**Problem to solve**
Your answer should hold exactly the lines below from the line with "Rendered at 1500 by 1125 pixels." through the line with "Rendered at 1500 by 938 pixels.", both included, and no pictures at all.

**Given entries**

################

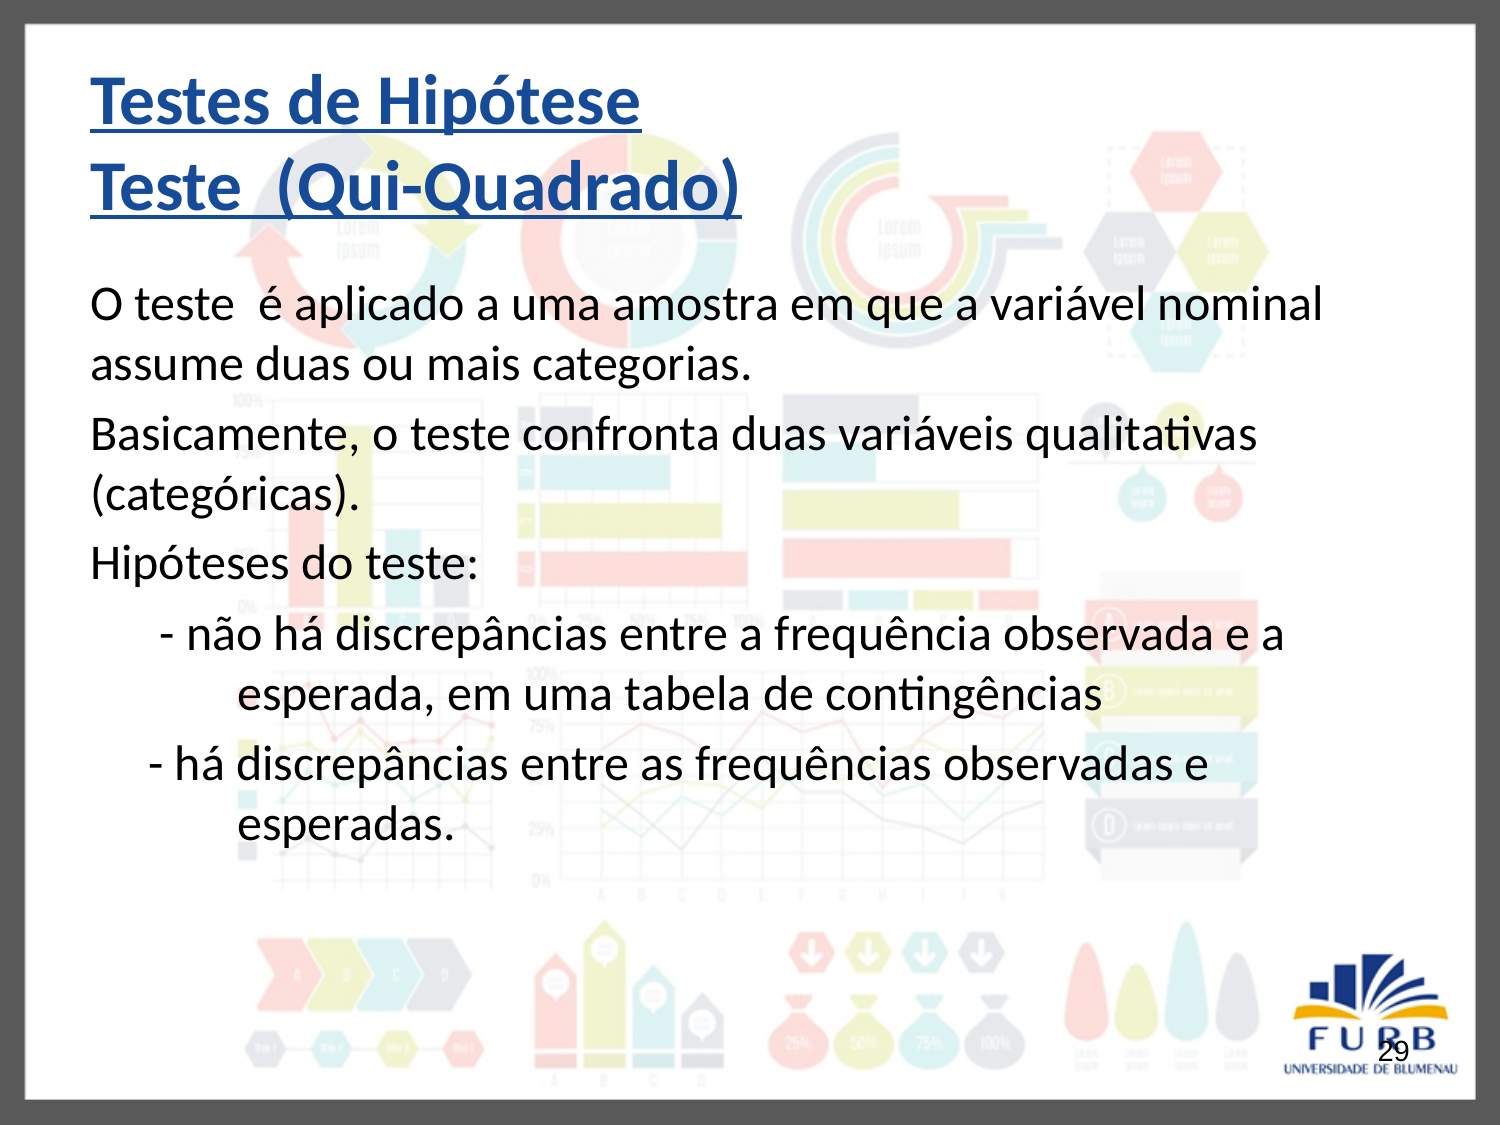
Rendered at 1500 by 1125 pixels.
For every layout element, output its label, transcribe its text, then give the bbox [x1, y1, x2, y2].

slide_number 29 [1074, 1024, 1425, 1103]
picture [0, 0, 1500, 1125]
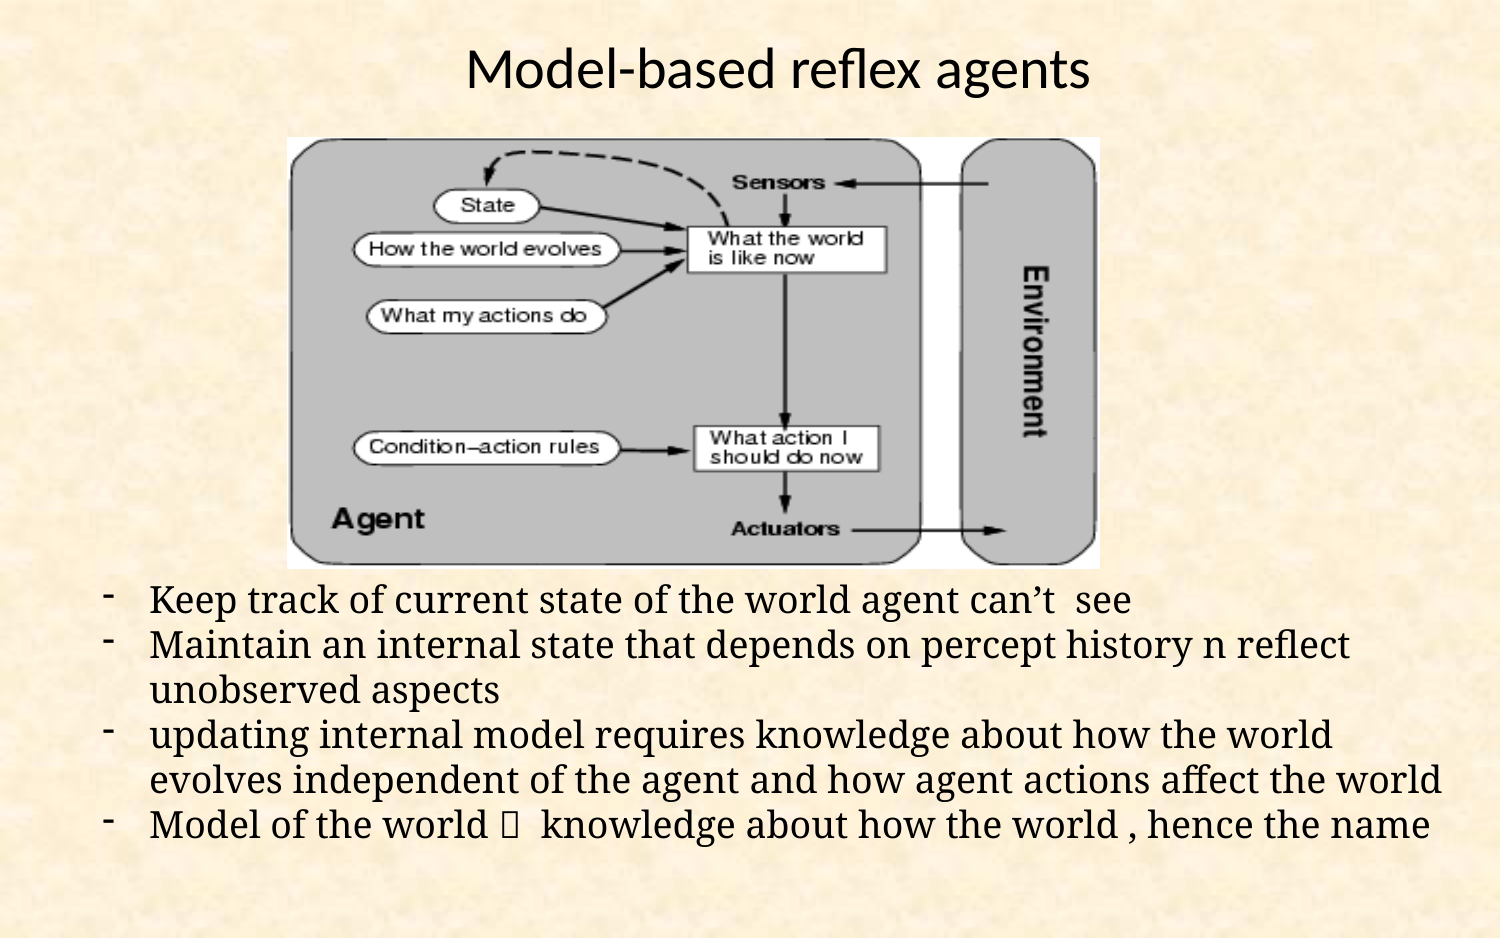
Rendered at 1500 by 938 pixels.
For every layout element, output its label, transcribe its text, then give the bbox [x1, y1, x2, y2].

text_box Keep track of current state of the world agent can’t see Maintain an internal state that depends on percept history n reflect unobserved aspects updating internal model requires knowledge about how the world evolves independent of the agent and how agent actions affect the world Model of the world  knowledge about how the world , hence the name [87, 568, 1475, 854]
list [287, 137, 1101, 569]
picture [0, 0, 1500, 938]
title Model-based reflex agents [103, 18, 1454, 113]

################

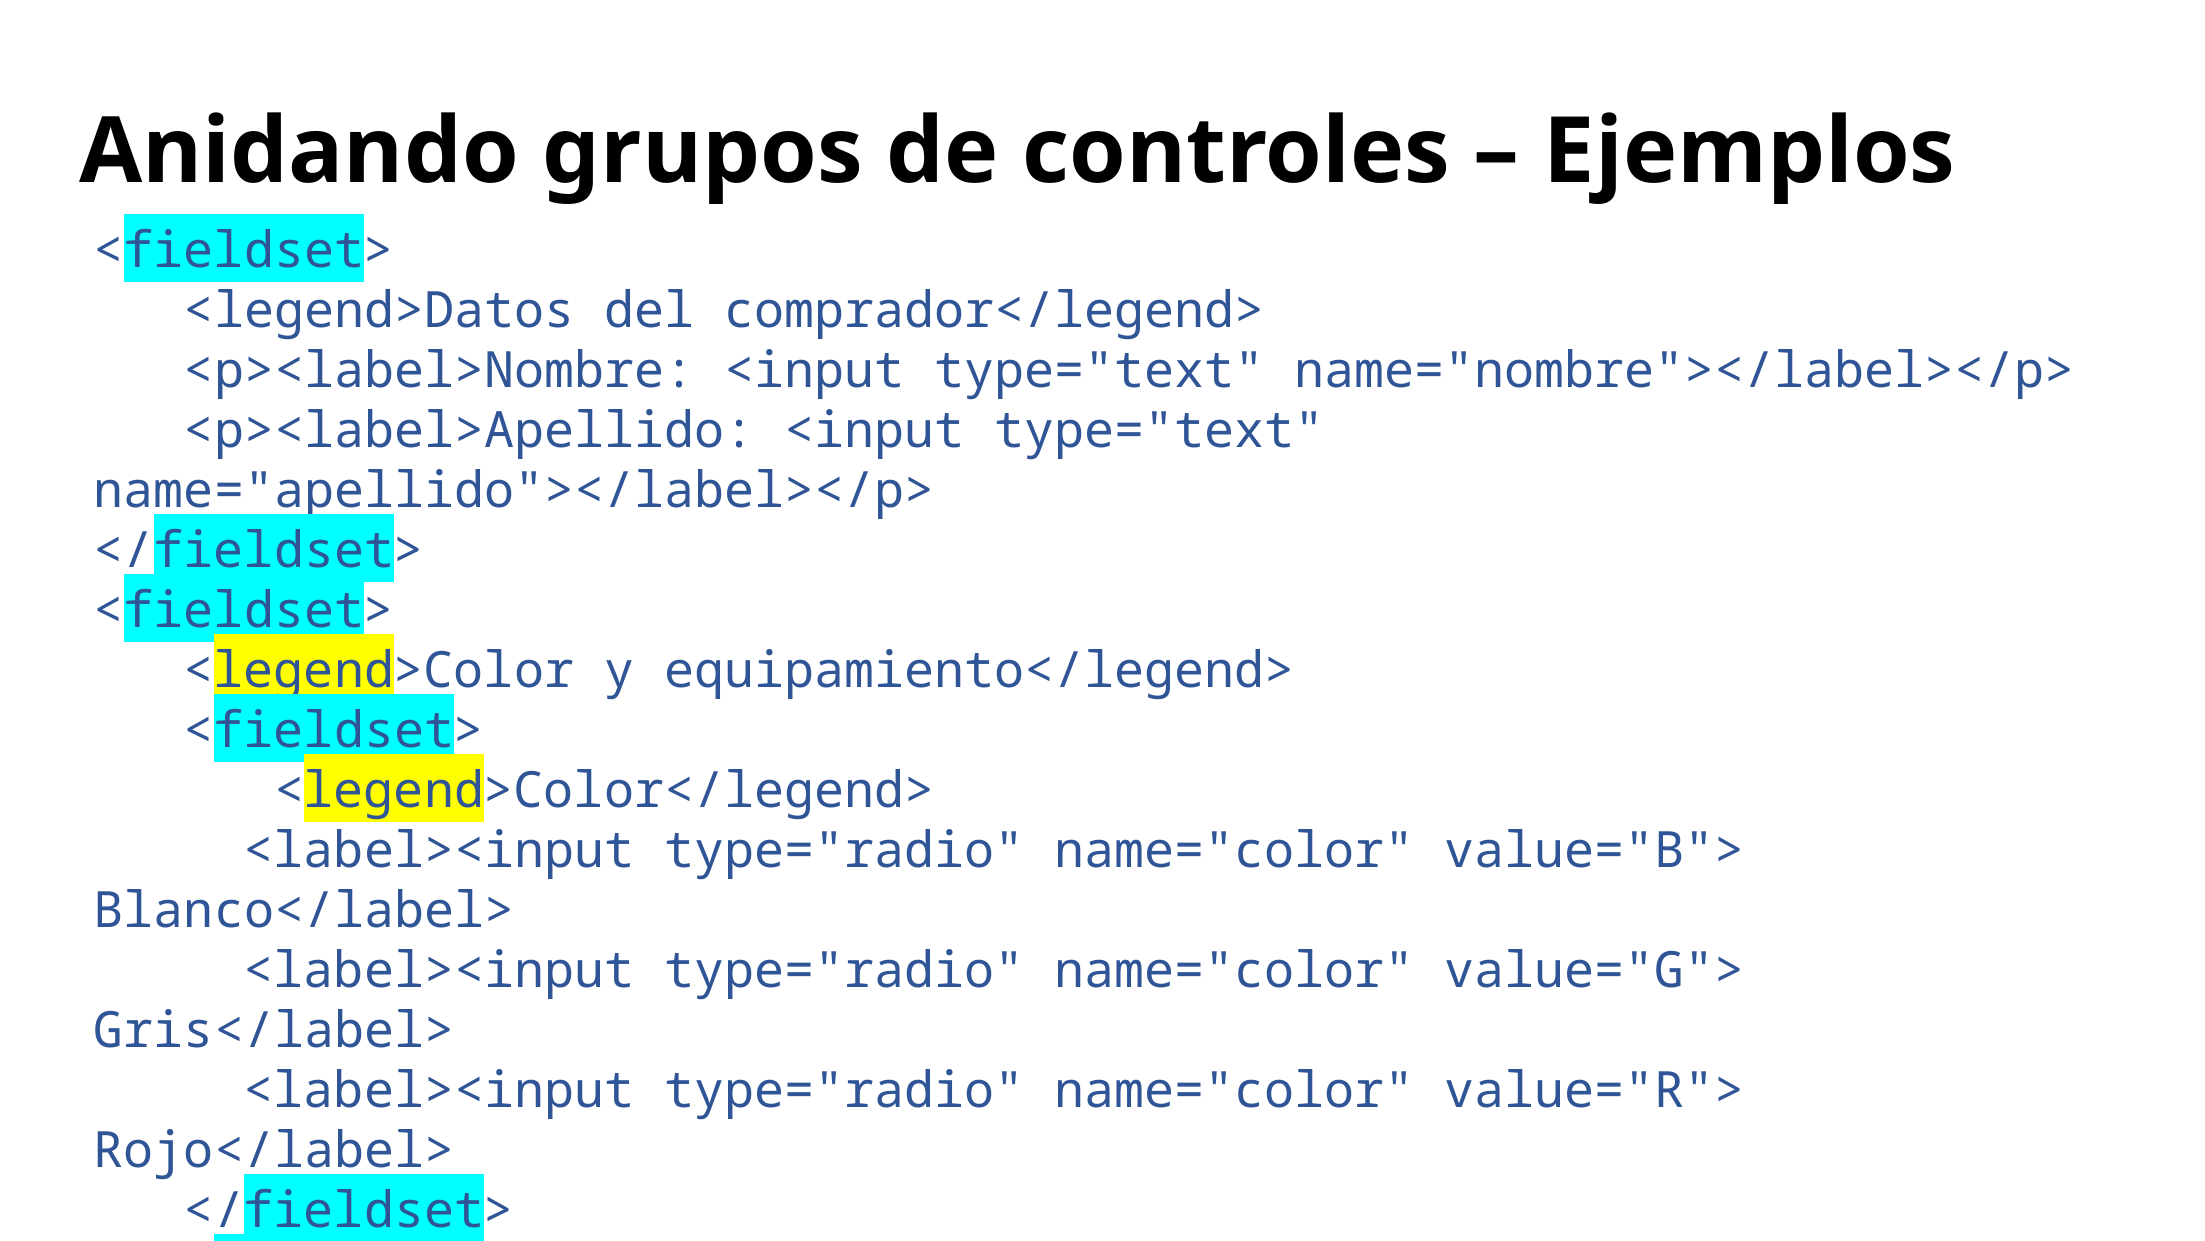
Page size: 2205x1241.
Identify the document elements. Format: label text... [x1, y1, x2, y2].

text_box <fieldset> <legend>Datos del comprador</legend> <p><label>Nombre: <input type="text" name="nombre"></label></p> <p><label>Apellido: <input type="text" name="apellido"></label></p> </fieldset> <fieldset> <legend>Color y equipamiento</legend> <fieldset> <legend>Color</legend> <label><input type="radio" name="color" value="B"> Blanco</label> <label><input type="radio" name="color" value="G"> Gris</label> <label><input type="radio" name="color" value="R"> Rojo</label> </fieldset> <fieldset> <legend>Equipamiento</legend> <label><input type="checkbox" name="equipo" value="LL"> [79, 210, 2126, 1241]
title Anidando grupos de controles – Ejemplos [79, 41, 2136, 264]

################

**Response to the task**
Rendered at 1500 by 1125 pixels.
For every layout element, output its label, transcribe its text, then give the bbox [x1, y1, x2, y2].

slide_number 29 [1074, 1024, 1425, 1103]
picture [0, 0, 1500, 1125]
Rendered at 1500 by 938 pixels.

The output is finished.